Process Expert, Endotoxin Testing (Biotech)
Today, Lonza is a global leader in life sciences operating across five continents. While we work in science, there's no magic formula to how we do it. Our greatest scientific solution is talented people working together, devising ideas that help businesses to help people. In exchange, we let our people own their careers. Their ideas, big and small, genuinely improve the world. And that's the kind of work we want to be part of.
Lonza Walkersville is seeking a Process Expert – Endotoxin Testing to join our Manufacturing team. This highly visible role will serve as a technical leader in aseptic manufacturing operations, specifically supporting endotoxin testing processes. The ideal candidate will bring deep scientific expertise, hands-on shopfloor experience, and a proactive, problem-solving approach to drive process optimization, support GMP compliance, and enhance operational performance.
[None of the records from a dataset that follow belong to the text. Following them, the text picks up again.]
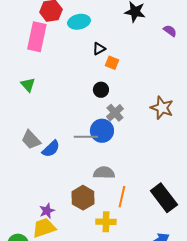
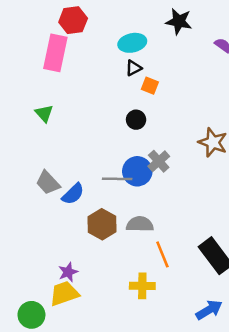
cyan ellipse: (79, 22) -> (132, 43), moved
gray cross: (115, 113) -> (159, 161), moved
orange line: (122, 197) -> (162, 254), turned -35
brown hexagon: (83, 198) -> (102, 224), moved

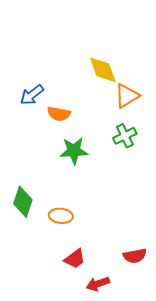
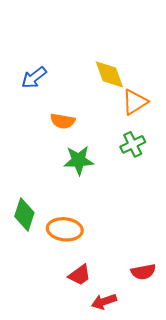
blue arrow: (32, 95) -> (34, 78), moved
orange ellipse: (61, 216) -> (65, 229), size x1.4

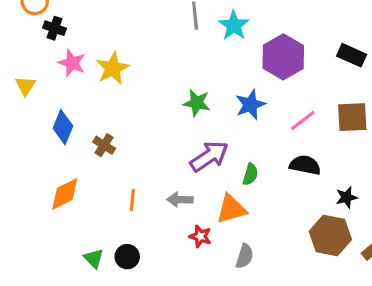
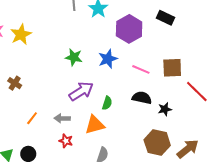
black rectangle: (352, 55) -> (165, 18), moved
pink line: (303, 120) -> (141, 69), turned 60
black star: (347, 197) -> (165, 109), moved
orange line: (132, 200) -> (32, 118), turned 32
red star: (200, 236) -> (66, 141), moved

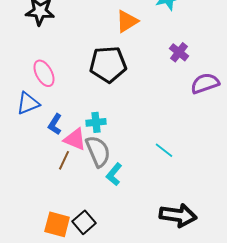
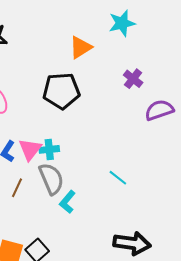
pink triangle: (75, 139) -> (30, 149), moved, turned 45

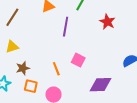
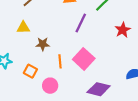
pink square: (78, 60) -> (84, 59), size x1.5
brown star: (23, 68) -> (43, 44), moved

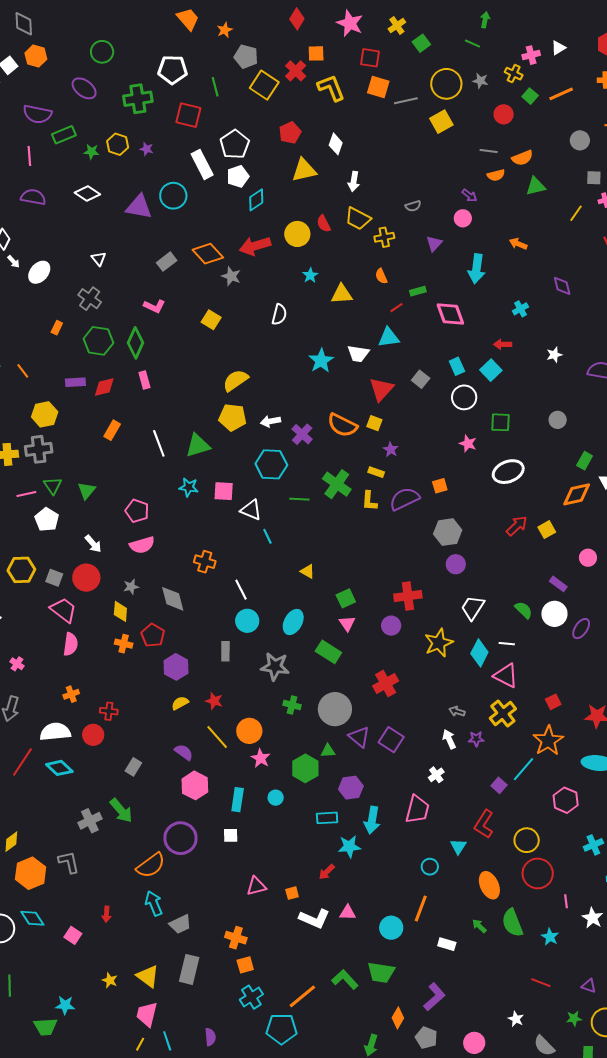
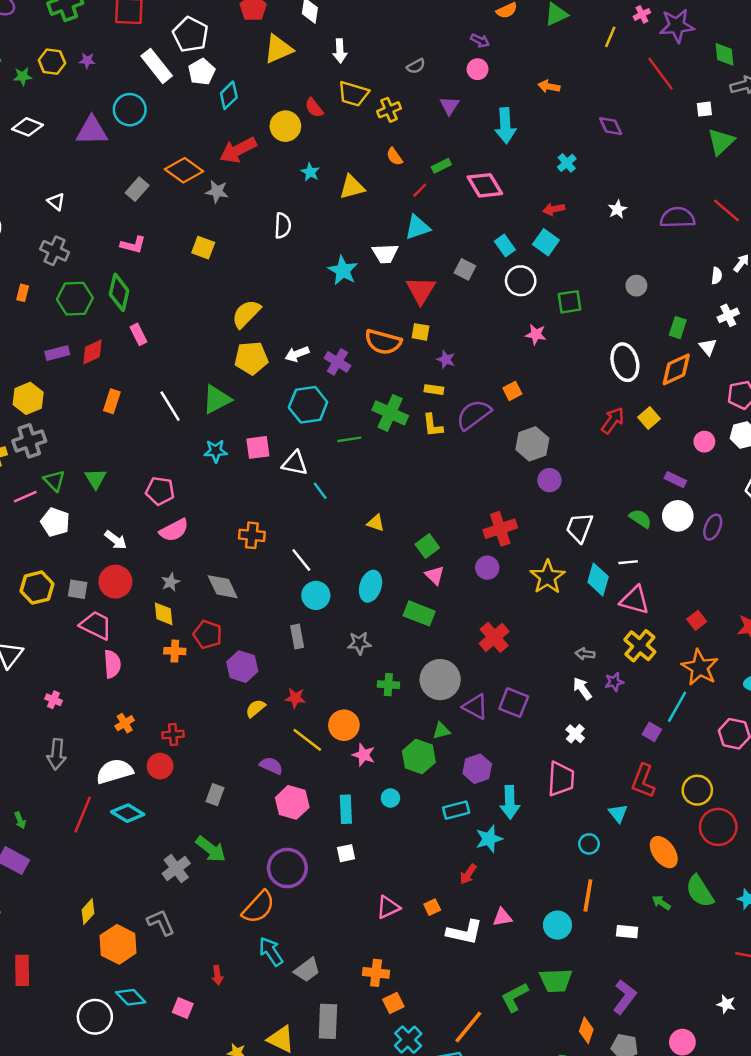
white ellipse: (508, 472) -> (625, 362), moved, turned -72
gray star: (275, 667) -> (359, 643), size x0.7
green L-shape: (345, 979) -> (515, 997), turned -64

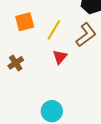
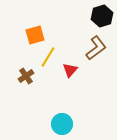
yellow line: (54, 30) -> (48, 57), moved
This is an exciting opportunity to contribute to a dynamic team committed to delivering high-quality biologics while upholding the highest safety and compliance standards.
Key Responsibilities:
Technical Operations & Oversight: Operate and oversee aseptic isolator vial fill lines for various product types and vial sizes, ensuring efficient and compliant production.
Project Leadership: Lead cross-functional teams on sophisticated technical projects, applying knowledge to meet manufacturing goals.
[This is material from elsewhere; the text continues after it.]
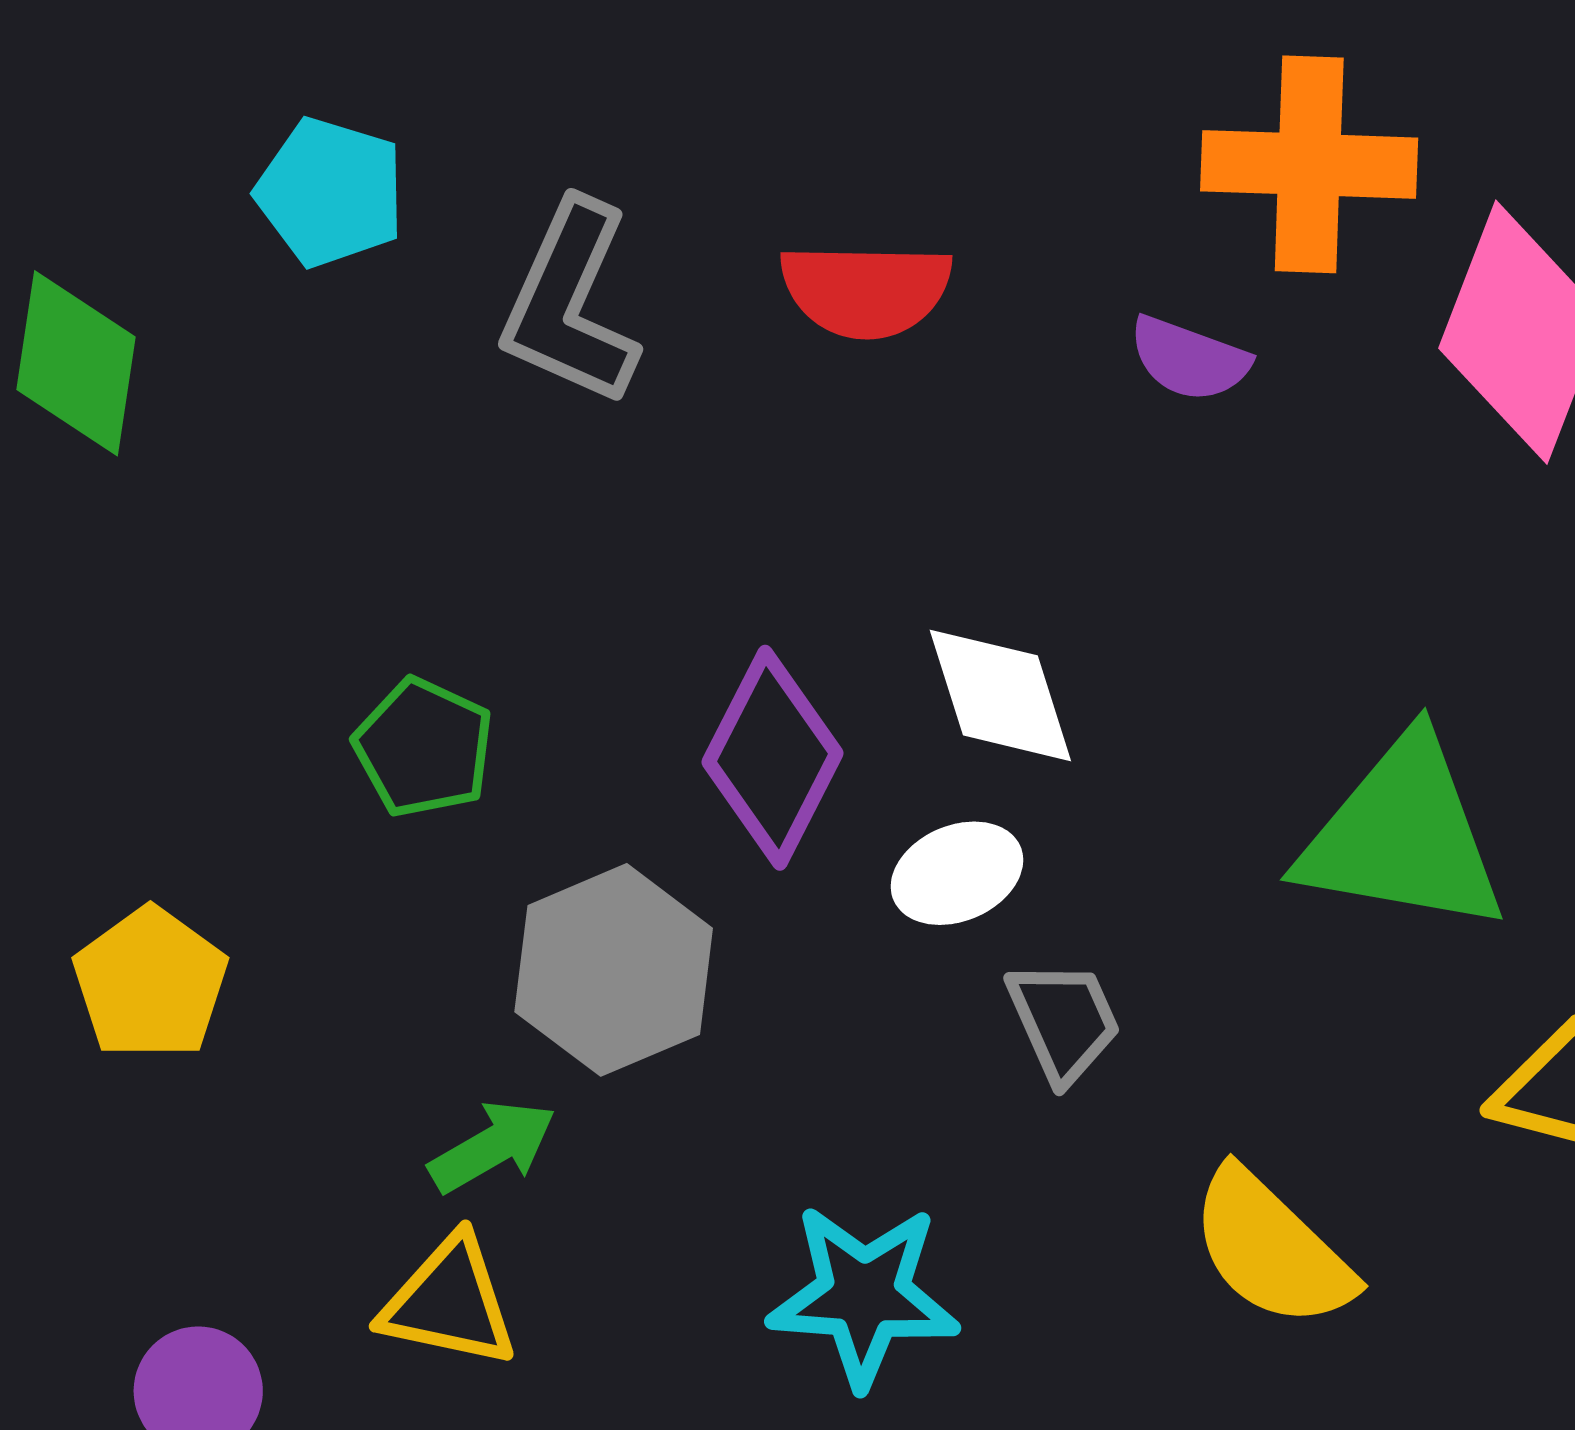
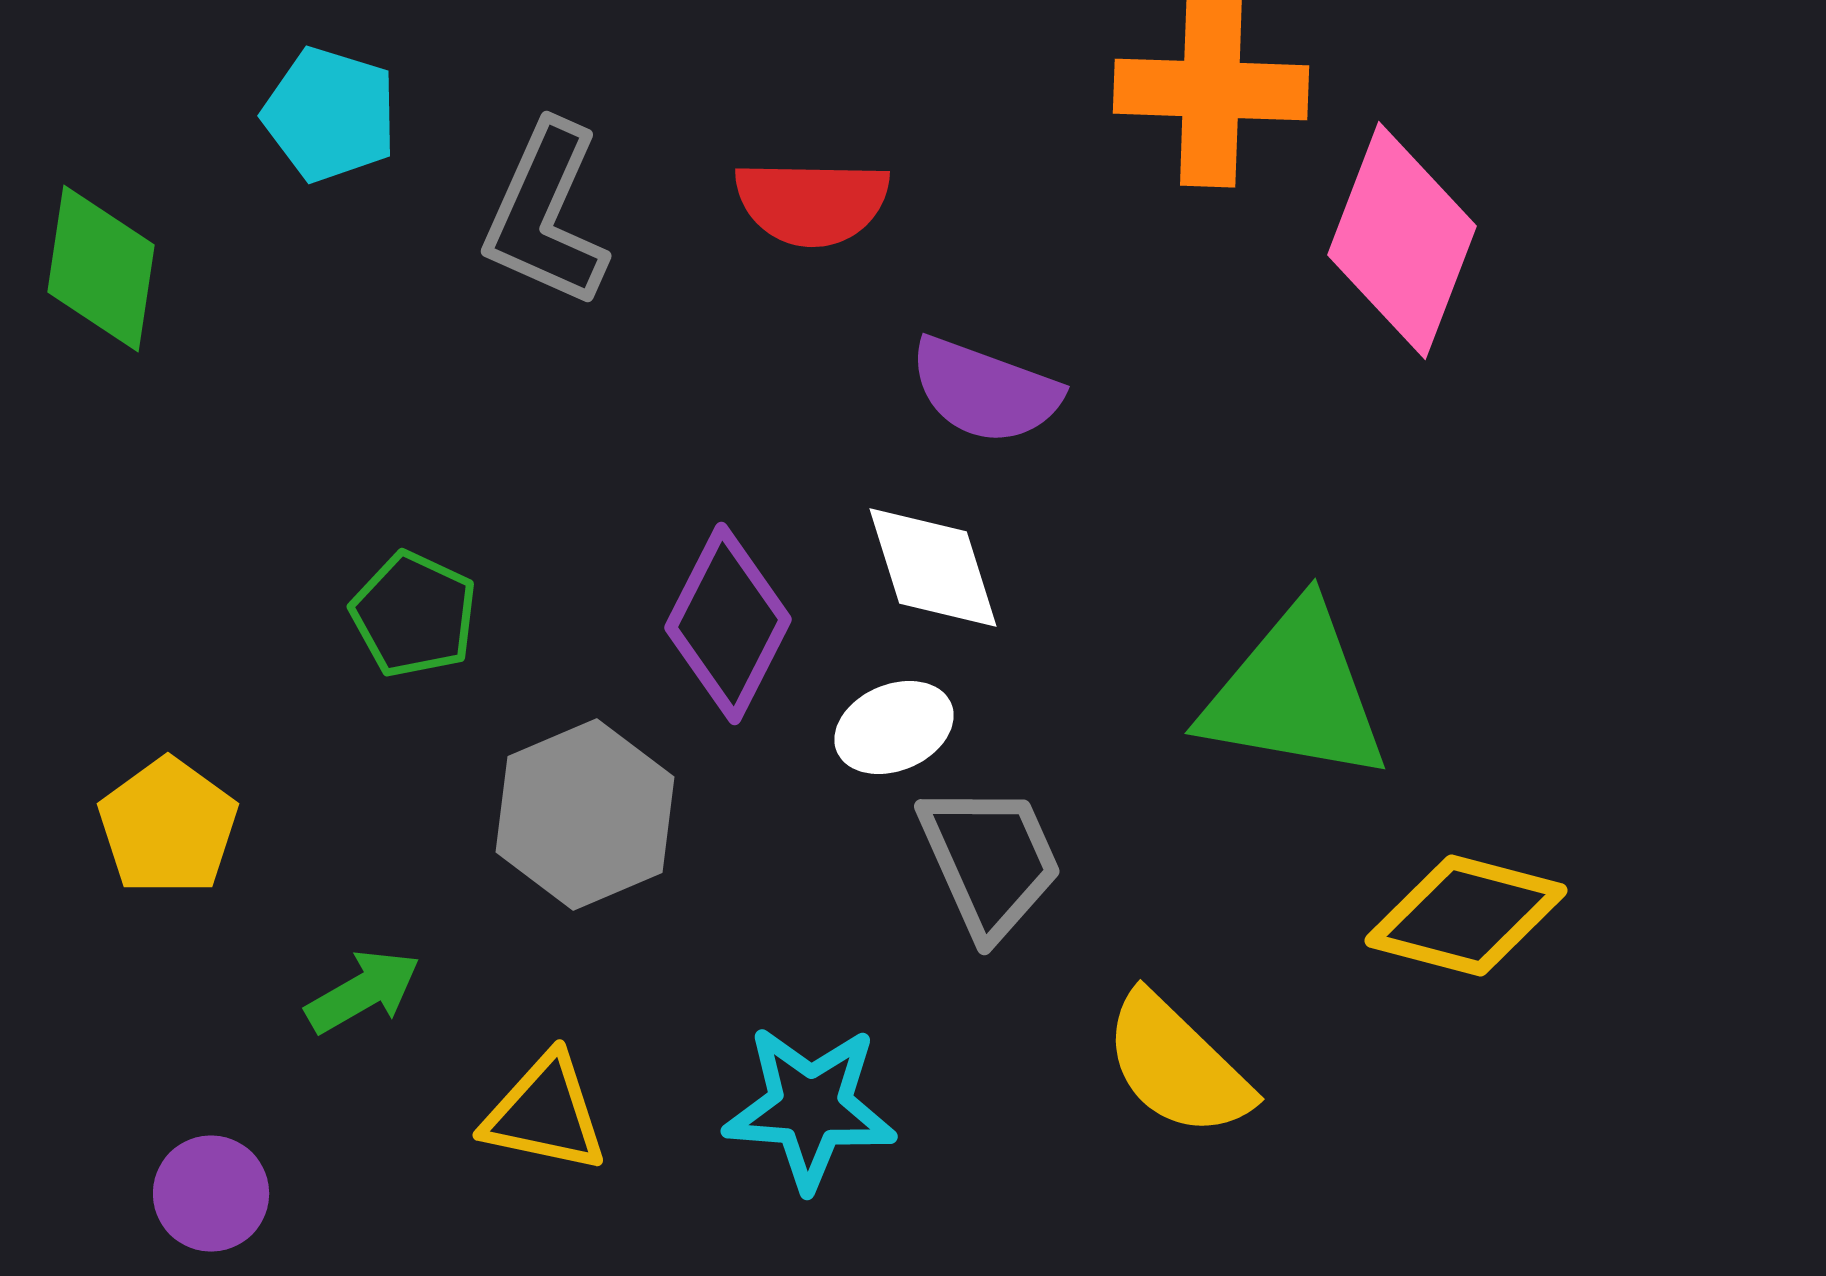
purple semicircle: (1189, 359) -> (985, 390), moved, size x1.4
gray trapezoid: (1064, 1021) -> (990, 860), size x1.4
green arrow: (493, 1147) -> (363, 992), moved
yellow triangle: (449, 1302) -> (545, 1114), moved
Process Development & Validation: Support validation activities including FAT, SAT, PQ, SOP creation, and recipe development; drive key milestones for growth initiatives.
Troubleshooting & Optimization: Complete process improvements, troubleshoot equipment and manufacturing issues, and provide shopfloor support alongside operators and SMEs.
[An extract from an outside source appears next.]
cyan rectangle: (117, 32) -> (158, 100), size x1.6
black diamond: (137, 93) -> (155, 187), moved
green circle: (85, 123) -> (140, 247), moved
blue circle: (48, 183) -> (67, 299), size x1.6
Deviation & Complaint Management: Lead investigations into process deviations and customer complaints; analyze data to identify root causes and implement effective CAPAs.
Audit Readiness & Compliance: Maintain GMP compliance and inspection readiness; support both internal and external audits.
Training & Knowledge Transfer: Develop and deliver process and product training to support onboarding and continuous learning within manufacturing.
Continuous Improvement: Drive innovation and continuous process improvements by leveraging technical knowledge and creative problem-solving.
Cross-Functional Collaboration: Serve as a manufacturing representative in sub-teams to ensure alignment and operational readiness for process or equipment changes.
Budget & Safety Support: Contribute to efficient process optimization while ensuring all operations are conducted in a safe, compliant manner.
Key Requirements:
Bachelor's degree in a scientific or technical field or equivalent experience.
At least 5 years of experience in sterile GMP manufacturing, with hands-on exposure to automated isolator fill line technology.
Confirmed ability to troubleshoot and optimize manufacturing processes.
Deep understanding of GMP regulations, SOP execution, and quality systems.
Comfortable analyzing data using scientific and statistical tools.
Excellent collaboration skills with cross-functional teams.
Effective written and verbal communication skills; able to deliver training and interface with team members at all levels.
Familiarity with SAP, MES or equivalent experience, and other digital manufacturing tools is a plus.
Demonstrated ability to manage multiple projects and priorities in a fast-paced environment.
Self-motivated, organized, and diligent to detail.
We recognize that attracting, developing and retaining the best talent is key to our strategy and success as a company. As a result, we aim for flexibility in structuring competitive compensation offers to ensure that we are able to attract the best candidates. As required by law in this state, the quoted salary range for this on-site position is $74,000.00 – $118,000.00. We use broad salary ranges that reflect the competitive market for similar jobs, provide sufficient opportunity for growth as you gain experience and expand responsibilities; while also allowing for differentiation on performance based on the breadth of our ranges, most new hires will start at the company between the lower and the middle part of the applicable range. We tailor our offers within the range based on job-related factors, including organizational needs, internal equity, market data, geographic area and the selected candidate's experience, education, industry knowledge, location, technical and/or communication skills and other factors that may prove relevant during the selection process. This range is only inclusive of base salary, and base pay is just one component of Lonza's total compensation package for employees. Full-time employees are eligible to receive a performance-related bonus, as well as a comprehensive benefits package including medical and dental coverage, 401k plan, life insurance, short-term and long-term disability insurance, an employee assistance program, paid time off (PTO), and more.
Every day, Lonza's products and services have a positive impact on millions of people. For us, this is not only a great privilege, but also a great responsibility. How we achieve our business results is just as important as the achievements themselves. At Lonza, we respect and protect our people and our environment. Any success we achieve is no success at all if not achieved ethically.
People come to Lonza for the challenge and creativity of solving complex problems and developing new ideas in life sciences. In return, we offer the satisfaction that comes with improving lives all around the world. The satisfaction that comes with making a meaningful difference.
Lonza is an equal opportunity employer. All qualified applicants will receive consideration for employment without regard to race, religion, color, national origin, sex, sexual orientation, gender identity, age, status as a qualified individual with disability, protected veteran status, or any other characteristic protected by law.